A social ecology is first of all, an ecology. There are strong communitarian implications in the very term ecology. Literally, it means the logos, the reflection on or study of, the oikos, or household. Ecology thus calls upon us to begin to think of the entire planet as a kind of community of which we are members. It tells us that all of our policies and problems are in a sense "domestic" ones. While a social ecology sometimes loses its bearings as it focuses on specific social concerns, when it is consistent it always situates those concerns within the context of the earth household, whatever else it may study within that community. The dialectical approach of a social ecology requires social ecologists to consider the ecological dimensions of all "social" phenomena. There are no "non-ecological" social phenomena to consider apart from the ecological ones.

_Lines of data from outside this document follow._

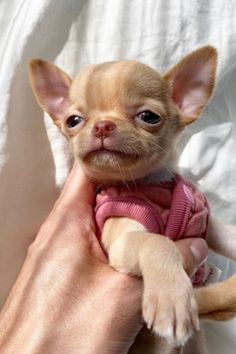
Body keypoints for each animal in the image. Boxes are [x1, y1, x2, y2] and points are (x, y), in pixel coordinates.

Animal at [29, 45, 236, 352]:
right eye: (73, 121)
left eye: (149, 116)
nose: (102, 125)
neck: (150, 182)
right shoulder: (122, 242)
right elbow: (159, 243)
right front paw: (172, 299)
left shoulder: (206, 223)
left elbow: (229, 234)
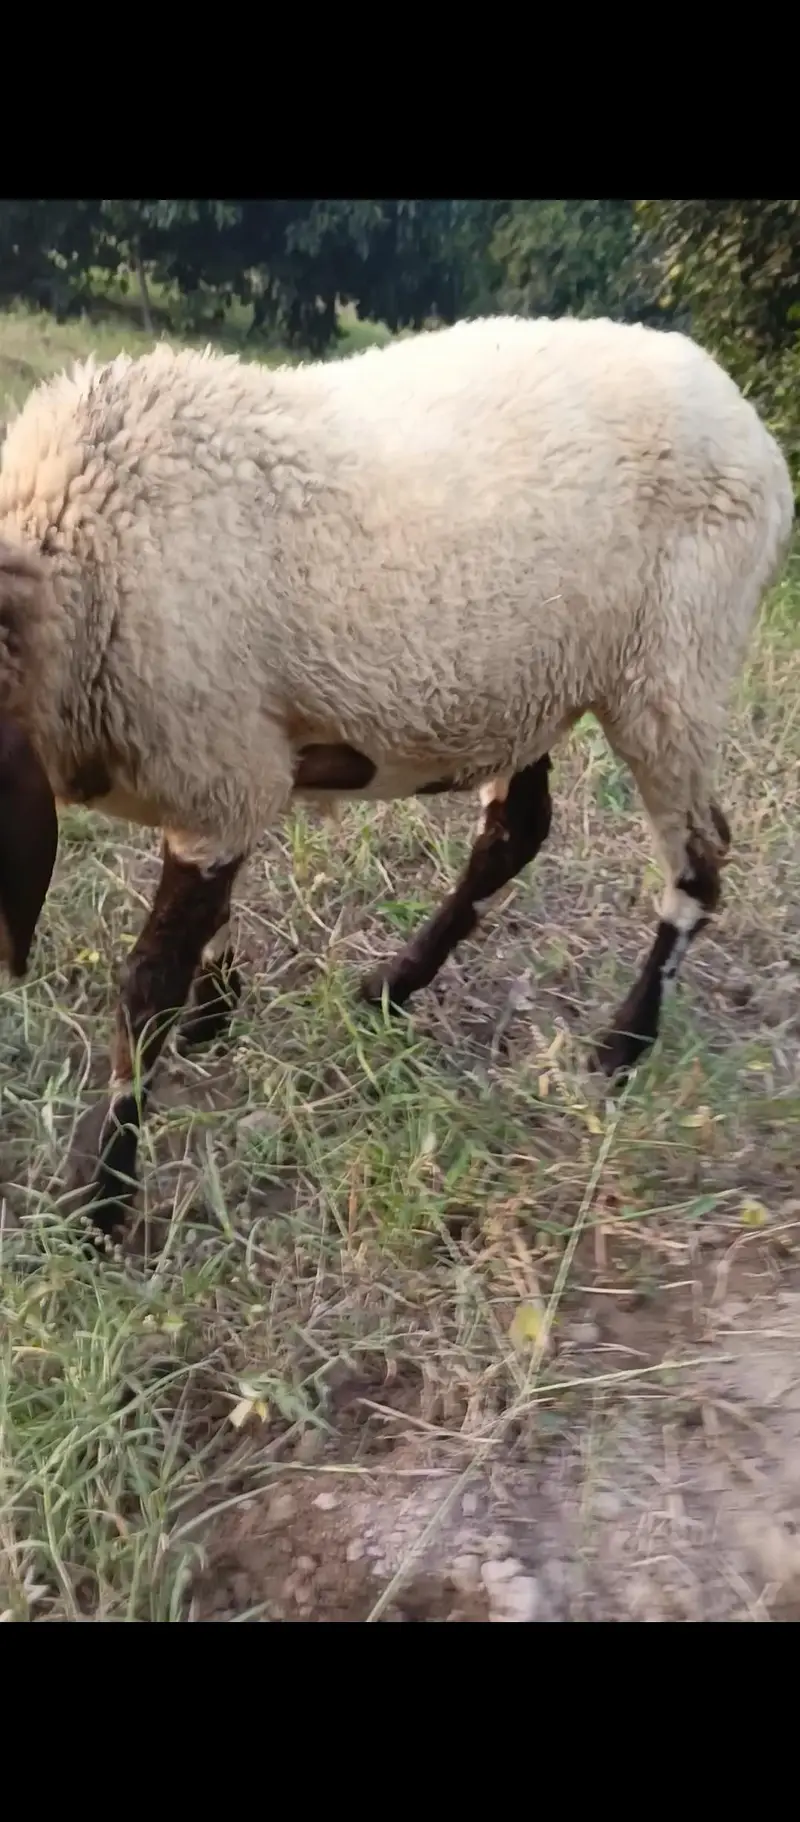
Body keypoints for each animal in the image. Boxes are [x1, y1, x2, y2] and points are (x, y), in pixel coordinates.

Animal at [0, 314, 793, 1240]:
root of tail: (741, 413)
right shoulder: (217, 779)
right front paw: (216, 1012)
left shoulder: (218, 770)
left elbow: (145, 988)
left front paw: (101, 1197)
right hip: (527, 683)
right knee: (517, 831)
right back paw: (391, 988)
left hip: (675, 667)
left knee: (700, 857)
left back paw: (622, 1045)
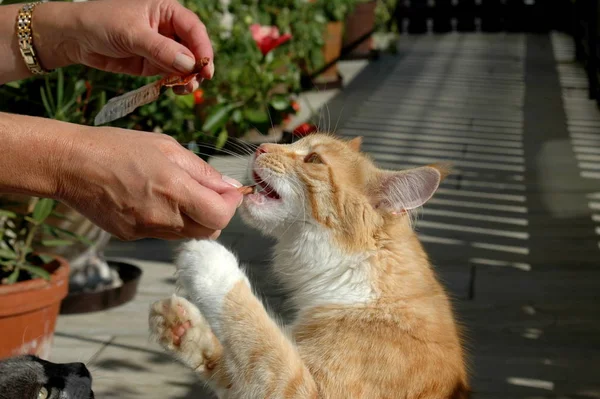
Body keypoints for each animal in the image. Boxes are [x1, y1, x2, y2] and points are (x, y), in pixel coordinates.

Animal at [149, 134, 468, 399]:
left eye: (313, 159)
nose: (261, 148)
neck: (357, 275)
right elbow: (236, 360)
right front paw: (181, 327)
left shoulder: (307, 390)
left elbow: (256, 333)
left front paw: (209, 260)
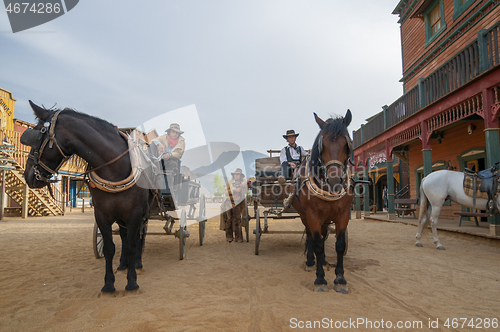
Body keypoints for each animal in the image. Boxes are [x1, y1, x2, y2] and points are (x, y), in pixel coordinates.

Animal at [20, 100, 152, 292]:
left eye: (37, 136)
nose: (28, 175)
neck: (114, 170)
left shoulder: (134, 213)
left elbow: (131, 246)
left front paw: (132, 282)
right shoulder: (102, 215)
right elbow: (110, 248)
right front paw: (108, 284)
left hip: (143, 214)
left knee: (138, 238)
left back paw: (138, 263)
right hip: (121, 217)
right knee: (124, 236)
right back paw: (123, 264)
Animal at [292, 110, 352, 292]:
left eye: (347, 144)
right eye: (322, 145)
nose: (335, 181)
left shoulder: (343, 214)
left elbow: (340, 244)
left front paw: (340, 278)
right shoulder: (312, 215)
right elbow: (317, 243)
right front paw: (320, 278)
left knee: (324, 235)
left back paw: (323, 260)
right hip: (305, 215)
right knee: (311, 236)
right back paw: (311, 261)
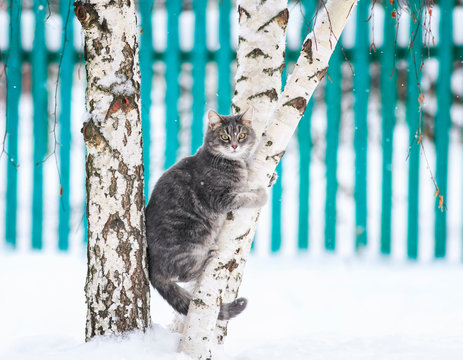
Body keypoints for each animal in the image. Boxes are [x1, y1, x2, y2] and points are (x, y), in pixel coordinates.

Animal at [145, 107, 268, 320]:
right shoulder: (219, 199)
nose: (234, 146)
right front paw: (261, 195)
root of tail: (153, 270)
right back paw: (206, 259)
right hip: (194, 237)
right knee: (183, 275)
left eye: (242, 135)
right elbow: (245, 197)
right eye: (225, 136)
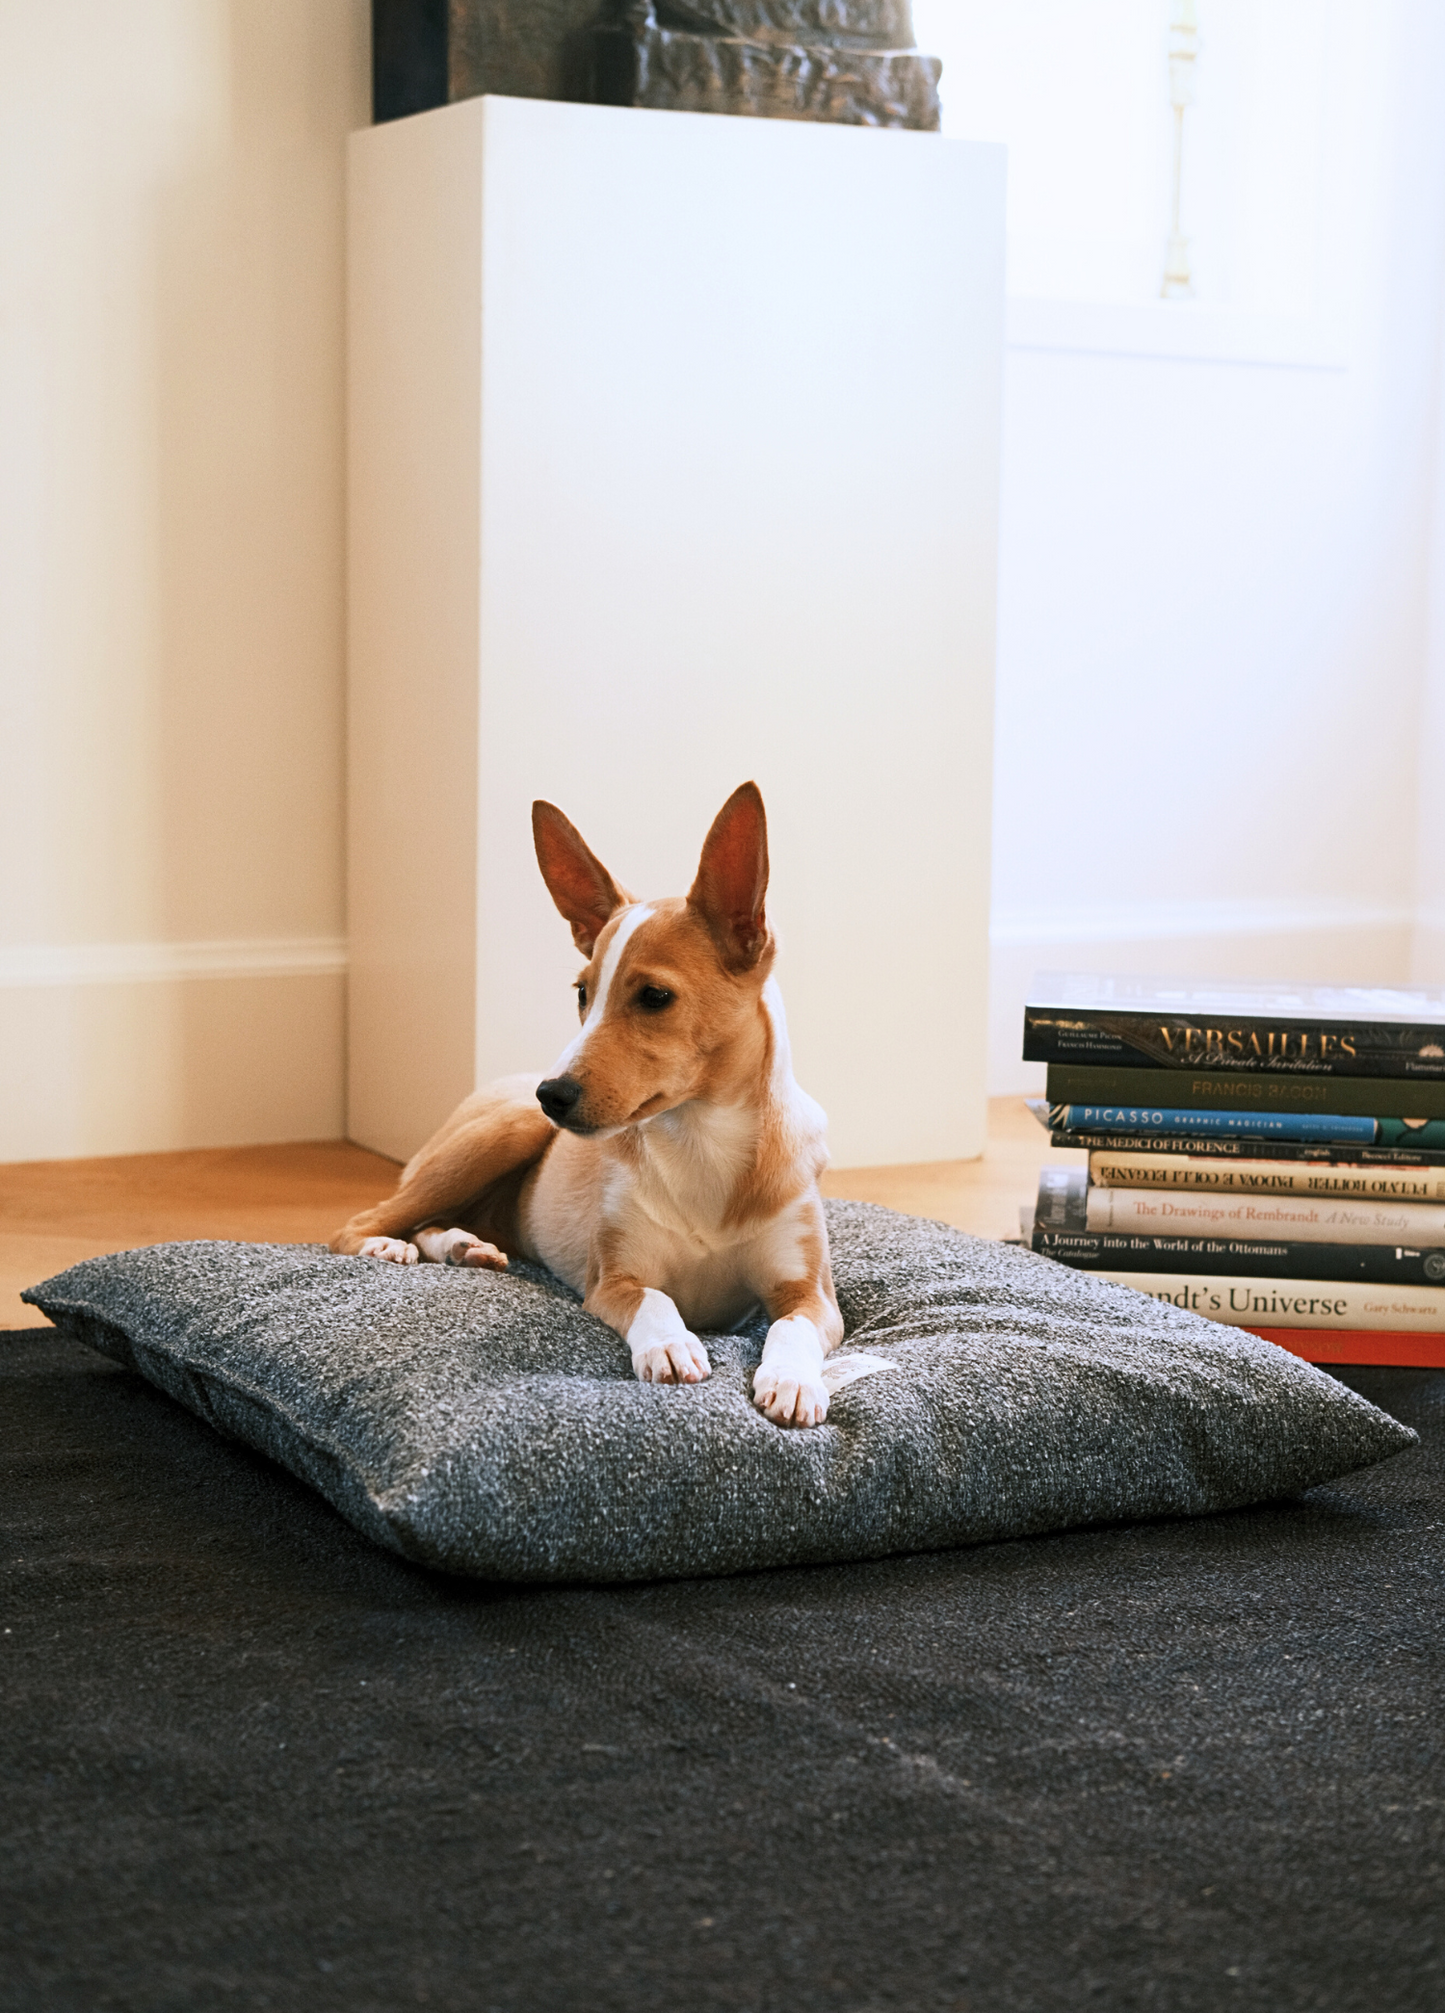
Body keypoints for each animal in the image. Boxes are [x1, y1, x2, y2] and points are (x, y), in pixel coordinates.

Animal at [334, 785, 853, 1433]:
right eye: (583, 993)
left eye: (655, 997)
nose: (551, 1095)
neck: (702, 1143)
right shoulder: (611, 1280)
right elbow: (655, 1299)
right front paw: (670, 1345)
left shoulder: (814, 1295)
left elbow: (792, 1327)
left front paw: (792, 1379)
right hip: (501, 1135)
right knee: (364, 1222)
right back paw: (388, 1246)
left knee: (432, 1222)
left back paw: (463, 1245)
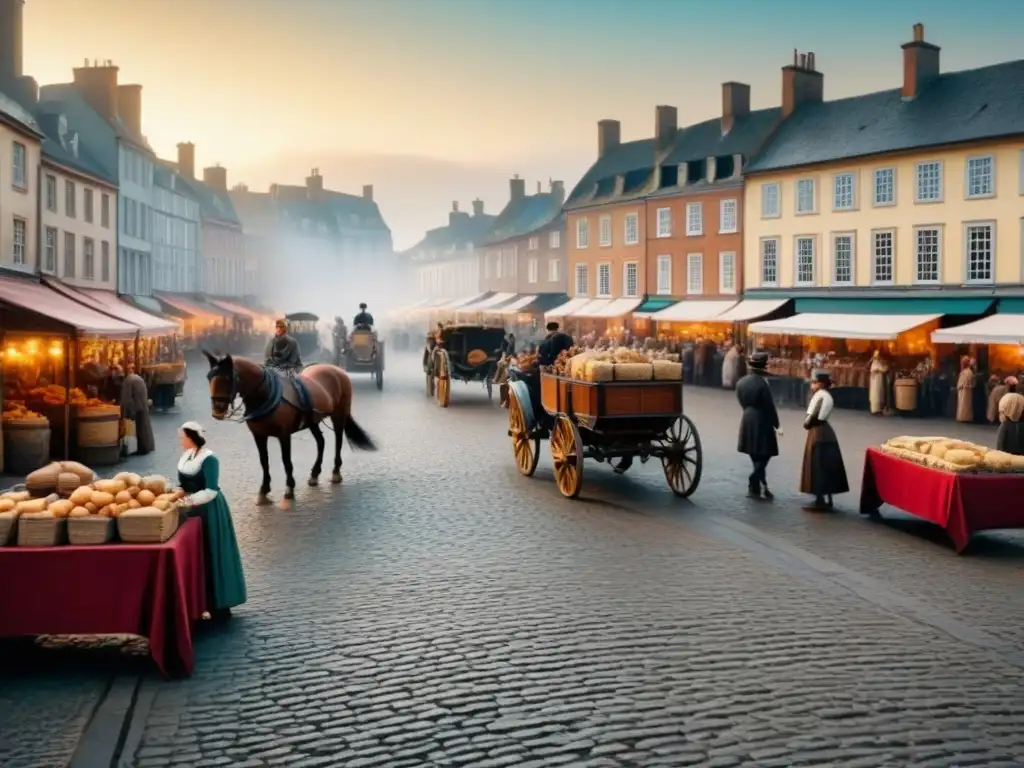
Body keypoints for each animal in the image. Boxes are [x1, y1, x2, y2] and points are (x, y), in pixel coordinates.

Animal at [202, 354, 376, 507]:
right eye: (209, 377)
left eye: (227, 378)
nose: (217, 410)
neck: (266, 395)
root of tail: (337, 370)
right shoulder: (259, 435)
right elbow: (264, 461)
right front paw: (264, 491)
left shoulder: (284, 435)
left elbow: (286, 461)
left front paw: (289, 489)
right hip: (312, 420)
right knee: (321, 442)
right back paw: (314, 474)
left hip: (339, 414)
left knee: (338, 439)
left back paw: (336, 472)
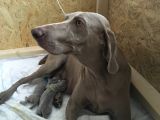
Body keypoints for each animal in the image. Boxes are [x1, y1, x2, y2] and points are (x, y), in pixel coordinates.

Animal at [0, 11, 131, 119]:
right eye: (65, 18)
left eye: (79, 22)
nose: (35, 32)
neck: (100, 77)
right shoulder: (72, 106)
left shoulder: (122, 114)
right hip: (53, 63)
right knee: (22, 79)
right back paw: (4, 94)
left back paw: (57, 97)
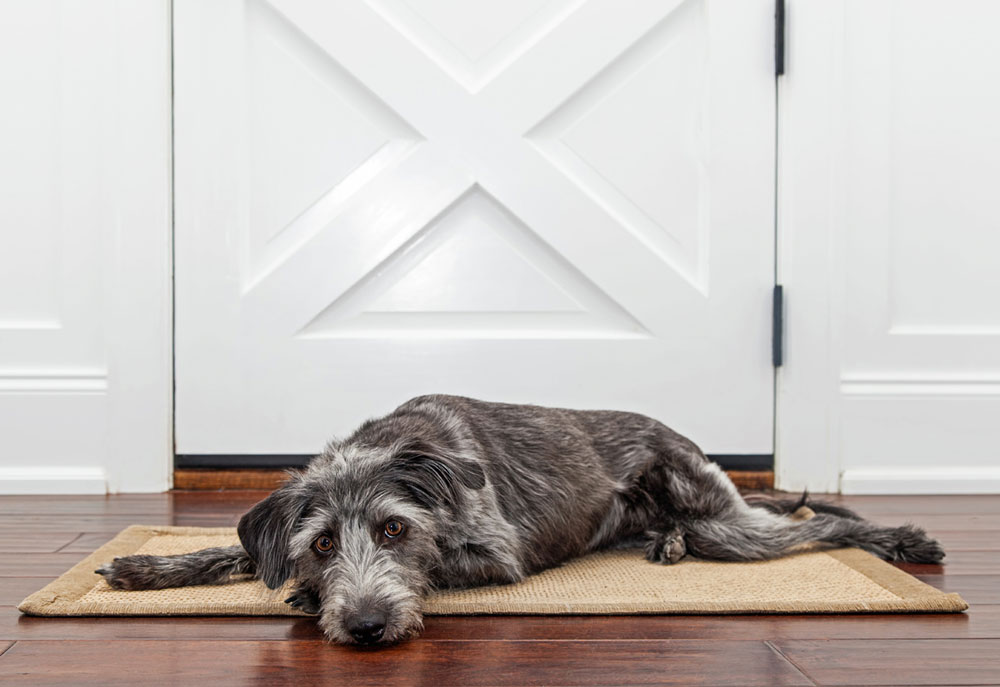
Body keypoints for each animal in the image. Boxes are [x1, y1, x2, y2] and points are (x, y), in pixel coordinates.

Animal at [95, 396, 944, 648]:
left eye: (396, 530)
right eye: (324, 541)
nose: (366, 627)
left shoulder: (497, 556)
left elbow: (447, 564)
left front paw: (308, 599)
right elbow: (232, 553)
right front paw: (145, 568)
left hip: (725, 524)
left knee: (817, 524)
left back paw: (899, 539)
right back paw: (663, 541)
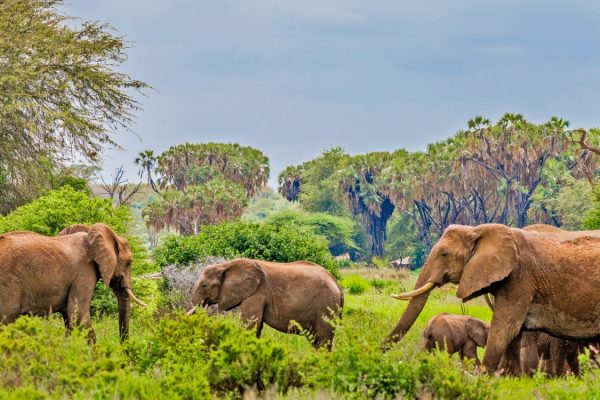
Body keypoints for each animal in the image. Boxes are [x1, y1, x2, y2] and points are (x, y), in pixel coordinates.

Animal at [188, 258, 346, 348]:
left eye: (204, 286)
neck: (226, 265)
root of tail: (338, 287)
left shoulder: (256, 293)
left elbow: (251, 325)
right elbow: (256, 328)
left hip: (326, 306)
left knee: (322, 341)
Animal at [382, 223, 600, 374]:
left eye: (444, 254)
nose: (379, 351)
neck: (477, 230)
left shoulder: (520, 279)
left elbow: (504, 330)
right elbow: (514, 335)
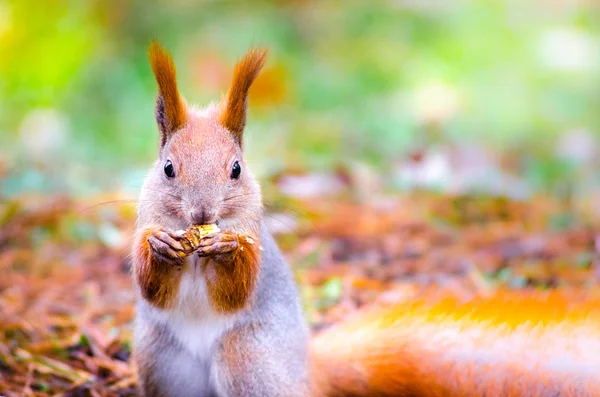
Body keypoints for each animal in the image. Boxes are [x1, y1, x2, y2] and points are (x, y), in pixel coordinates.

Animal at [131, 41, 600, 396]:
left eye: (236, 169)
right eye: (168, 168)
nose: (203, 213)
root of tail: (307, 371)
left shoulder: (252, 236)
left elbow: (238, 288)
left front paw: (227, 248)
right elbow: (151, 285)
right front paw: (161, 246)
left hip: (248, 359)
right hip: (163, 362)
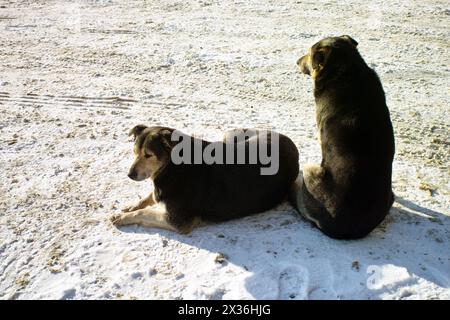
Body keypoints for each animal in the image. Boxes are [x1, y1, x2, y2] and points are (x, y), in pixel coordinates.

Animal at [110, 124, 298, 232]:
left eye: (148, 155)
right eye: (134, 152)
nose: (130, 174)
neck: (171, 167)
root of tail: (291, 143)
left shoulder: (178, 220)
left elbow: (144, 212)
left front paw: (122, 217)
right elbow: (148, 198)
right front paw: (131, 206)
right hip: (230, 136)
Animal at [290, 36, 396, 239]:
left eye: (309, 54)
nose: (297, 61)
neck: (349, 72)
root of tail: (344, 229)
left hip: (309, 169)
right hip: (389, 196)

In some ways, the term "social" in "social ecology" is the more problematical one. There is a seeming paradox in the use of the term "social" for what is actually a strongly communitarian tradition. Traditionally, the "social" realm has been counterposed to the "communal" one, as in Tönnies' famous distinction between society and community, Gesellschaft and Gemeinschaft. Yet this apparent self-contradiction may be a path to a deeper truth. A social ecology is a project of reclaiming the communitarian dimensions of the social, and it is therefore appropriate that it seek to recover the communal linguistic heritage of the very term itself. "Social" is derived from "socius," or "companion." A "society" is thus a relationship between companions--in a sense, it is itself a household within the earth household.